Reformat the lines from the first one through the line containing "Più la pelle è idratata, più è", inclusive, as a numbered list, omitting any blank lines.

+ + + +

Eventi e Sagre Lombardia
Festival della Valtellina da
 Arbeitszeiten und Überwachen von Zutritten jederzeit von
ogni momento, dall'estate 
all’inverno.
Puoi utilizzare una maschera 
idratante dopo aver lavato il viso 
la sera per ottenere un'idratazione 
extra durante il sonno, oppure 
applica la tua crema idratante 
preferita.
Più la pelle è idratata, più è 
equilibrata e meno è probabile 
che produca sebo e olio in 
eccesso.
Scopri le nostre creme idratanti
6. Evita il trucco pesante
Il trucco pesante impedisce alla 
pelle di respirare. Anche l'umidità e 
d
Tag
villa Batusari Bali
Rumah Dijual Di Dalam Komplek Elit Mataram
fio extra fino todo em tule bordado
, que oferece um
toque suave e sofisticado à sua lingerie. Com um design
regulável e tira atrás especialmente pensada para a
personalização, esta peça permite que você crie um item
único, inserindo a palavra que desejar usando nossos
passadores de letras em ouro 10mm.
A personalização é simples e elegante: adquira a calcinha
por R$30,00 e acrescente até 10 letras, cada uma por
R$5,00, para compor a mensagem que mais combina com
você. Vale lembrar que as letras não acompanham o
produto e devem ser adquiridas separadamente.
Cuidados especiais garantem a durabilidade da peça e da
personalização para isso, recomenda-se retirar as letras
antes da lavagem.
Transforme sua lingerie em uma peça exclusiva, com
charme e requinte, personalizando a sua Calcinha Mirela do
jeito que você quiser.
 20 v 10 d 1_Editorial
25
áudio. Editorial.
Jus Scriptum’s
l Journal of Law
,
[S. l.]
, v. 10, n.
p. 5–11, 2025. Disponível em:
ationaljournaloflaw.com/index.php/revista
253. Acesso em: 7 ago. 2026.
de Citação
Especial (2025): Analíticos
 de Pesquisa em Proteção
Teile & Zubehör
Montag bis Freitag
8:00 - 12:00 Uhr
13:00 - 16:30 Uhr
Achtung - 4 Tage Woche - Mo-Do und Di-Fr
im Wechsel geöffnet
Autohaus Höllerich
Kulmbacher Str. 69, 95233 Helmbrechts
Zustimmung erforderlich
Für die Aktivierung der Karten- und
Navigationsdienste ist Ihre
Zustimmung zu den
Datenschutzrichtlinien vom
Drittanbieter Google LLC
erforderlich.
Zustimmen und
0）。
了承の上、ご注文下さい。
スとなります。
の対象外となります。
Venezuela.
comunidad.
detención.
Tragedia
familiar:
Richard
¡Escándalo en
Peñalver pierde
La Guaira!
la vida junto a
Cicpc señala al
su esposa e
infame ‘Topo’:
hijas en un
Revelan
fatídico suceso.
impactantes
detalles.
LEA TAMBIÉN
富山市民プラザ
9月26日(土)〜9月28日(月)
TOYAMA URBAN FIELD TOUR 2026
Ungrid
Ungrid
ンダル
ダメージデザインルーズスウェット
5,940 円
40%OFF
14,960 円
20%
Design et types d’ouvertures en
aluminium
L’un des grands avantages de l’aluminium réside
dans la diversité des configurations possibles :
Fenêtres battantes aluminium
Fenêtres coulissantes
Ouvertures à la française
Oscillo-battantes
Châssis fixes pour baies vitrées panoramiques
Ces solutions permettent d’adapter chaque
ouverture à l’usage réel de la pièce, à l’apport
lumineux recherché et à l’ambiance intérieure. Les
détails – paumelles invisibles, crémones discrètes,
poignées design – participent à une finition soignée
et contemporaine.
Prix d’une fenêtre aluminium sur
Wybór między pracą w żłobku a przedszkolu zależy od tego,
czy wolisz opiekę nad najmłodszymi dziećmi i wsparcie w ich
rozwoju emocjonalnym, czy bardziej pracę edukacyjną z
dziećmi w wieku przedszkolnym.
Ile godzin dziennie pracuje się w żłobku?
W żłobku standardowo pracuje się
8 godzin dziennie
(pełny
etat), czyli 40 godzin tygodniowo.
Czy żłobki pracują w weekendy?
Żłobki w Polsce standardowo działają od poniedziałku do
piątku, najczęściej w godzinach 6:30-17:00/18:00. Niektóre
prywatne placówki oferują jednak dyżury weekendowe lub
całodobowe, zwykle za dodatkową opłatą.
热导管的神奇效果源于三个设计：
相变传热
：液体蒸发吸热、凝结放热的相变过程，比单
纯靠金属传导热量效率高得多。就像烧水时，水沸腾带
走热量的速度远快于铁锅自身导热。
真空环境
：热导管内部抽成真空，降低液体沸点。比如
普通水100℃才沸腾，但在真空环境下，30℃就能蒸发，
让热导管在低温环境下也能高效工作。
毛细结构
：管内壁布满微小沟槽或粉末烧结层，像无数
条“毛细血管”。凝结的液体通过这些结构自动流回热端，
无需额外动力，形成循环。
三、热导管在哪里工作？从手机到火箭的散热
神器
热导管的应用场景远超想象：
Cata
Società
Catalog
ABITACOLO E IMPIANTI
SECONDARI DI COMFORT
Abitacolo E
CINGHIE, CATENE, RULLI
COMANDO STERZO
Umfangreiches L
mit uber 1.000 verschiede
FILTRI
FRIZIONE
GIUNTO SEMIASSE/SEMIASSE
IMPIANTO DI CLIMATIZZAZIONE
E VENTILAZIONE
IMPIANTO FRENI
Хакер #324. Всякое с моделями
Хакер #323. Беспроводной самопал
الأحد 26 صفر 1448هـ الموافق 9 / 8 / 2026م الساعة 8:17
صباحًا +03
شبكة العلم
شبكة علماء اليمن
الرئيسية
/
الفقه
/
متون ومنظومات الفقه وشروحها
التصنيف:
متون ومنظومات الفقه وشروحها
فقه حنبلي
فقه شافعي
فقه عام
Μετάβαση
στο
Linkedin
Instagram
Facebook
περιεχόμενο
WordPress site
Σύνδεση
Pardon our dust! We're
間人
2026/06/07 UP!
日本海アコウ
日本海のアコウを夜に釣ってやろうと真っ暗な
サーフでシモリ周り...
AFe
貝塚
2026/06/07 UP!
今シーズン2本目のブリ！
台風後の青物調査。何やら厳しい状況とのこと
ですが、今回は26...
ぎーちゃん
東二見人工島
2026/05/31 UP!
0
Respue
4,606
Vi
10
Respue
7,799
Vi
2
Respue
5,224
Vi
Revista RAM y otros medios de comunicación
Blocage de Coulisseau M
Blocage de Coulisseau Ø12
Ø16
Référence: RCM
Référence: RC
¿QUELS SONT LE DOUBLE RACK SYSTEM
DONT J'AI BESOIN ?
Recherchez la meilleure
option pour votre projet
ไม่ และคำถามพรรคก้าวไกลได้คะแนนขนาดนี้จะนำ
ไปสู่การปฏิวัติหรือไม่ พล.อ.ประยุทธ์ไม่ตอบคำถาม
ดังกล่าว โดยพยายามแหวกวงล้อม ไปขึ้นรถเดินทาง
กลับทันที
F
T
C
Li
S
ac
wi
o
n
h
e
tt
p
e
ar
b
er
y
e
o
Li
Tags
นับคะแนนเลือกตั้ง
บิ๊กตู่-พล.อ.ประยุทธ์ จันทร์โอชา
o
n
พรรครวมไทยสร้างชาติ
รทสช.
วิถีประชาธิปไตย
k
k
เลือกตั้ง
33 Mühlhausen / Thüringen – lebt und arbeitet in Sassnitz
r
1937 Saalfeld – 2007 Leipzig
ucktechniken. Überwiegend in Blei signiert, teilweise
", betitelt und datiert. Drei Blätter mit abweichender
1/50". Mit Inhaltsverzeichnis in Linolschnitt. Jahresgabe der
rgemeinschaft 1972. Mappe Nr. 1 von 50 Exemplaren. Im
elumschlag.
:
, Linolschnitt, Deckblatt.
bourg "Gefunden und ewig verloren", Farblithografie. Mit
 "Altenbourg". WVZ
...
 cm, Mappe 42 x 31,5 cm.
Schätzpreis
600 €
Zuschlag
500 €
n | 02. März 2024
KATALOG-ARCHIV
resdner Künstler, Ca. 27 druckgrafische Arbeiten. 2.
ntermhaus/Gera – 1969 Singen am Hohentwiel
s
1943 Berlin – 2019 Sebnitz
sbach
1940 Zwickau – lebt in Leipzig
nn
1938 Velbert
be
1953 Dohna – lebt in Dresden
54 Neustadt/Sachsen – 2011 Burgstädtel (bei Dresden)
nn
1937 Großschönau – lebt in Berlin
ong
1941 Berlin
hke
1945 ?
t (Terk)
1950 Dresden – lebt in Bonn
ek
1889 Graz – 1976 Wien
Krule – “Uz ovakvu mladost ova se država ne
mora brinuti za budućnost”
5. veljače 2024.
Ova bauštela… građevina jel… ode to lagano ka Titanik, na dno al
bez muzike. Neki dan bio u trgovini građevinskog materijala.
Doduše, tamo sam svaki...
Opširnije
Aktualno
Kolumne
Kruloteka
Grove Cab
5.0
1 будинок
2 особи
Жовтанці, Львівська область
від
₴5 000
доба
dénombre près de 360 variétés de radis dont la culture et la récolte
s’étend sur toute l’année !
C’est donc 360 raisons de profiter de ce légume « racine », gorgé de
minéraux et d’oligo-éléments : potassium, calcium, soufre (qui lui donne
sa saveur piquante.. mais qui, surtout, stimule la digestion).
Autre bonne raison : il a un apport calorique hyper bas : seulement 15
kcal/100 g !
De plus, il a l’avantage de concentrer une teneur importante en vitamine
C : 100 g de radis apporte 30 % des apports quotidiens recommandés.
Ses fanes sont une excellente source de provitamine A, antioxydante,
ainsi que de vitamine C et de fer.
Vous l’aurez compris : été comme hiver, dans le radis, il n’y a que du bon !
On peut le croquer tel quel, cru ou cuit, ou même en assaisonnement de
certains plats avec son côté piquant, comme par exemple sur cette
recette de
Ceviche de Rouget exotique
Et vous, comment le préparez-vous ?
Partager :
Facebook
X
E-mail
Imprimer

+ + + +

> _THE ANSWER_
1. Eventi e Sagre Lombardia
2. Festival della Valtellina da
3.  Arbeitszeiten und Überwachen von Zutritten jederzeit von
4. ogni momento, dall'estate 
5. all’inverno.
6. Puoi utilizzare una maschera 
7. idratante dopo aver lavato il viso 
8. la sera per ottenere un'idratazione 
9. extra durante il sonno, oppure 
10. applica la tua crema idratante 
11. preferita.
12. Più la pelle è idratata, più è 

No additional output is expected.